## [TASK STATEMENT]
After locating "Creating Value from Data: Maximizing" in the listing below, copy that line and each one after it exactly, ending with the line that has "Modern process industries are experiencing".

## [SUPPLIED ENTRIES]
━━━

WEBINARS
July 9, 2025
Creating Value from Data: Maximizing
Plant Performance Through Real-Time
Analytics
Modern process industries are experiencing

━━━

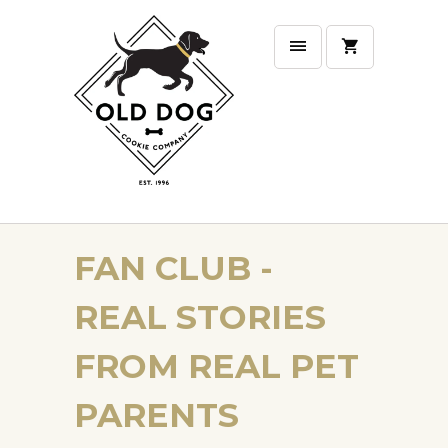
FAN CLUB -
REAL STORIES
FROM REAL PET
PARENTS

━━━

## [RESULT OF THIS TASK]
Creating Value from Data: Maximizing
Plant Performance Through Real-Time
Analytics
Modern process industries are experiencing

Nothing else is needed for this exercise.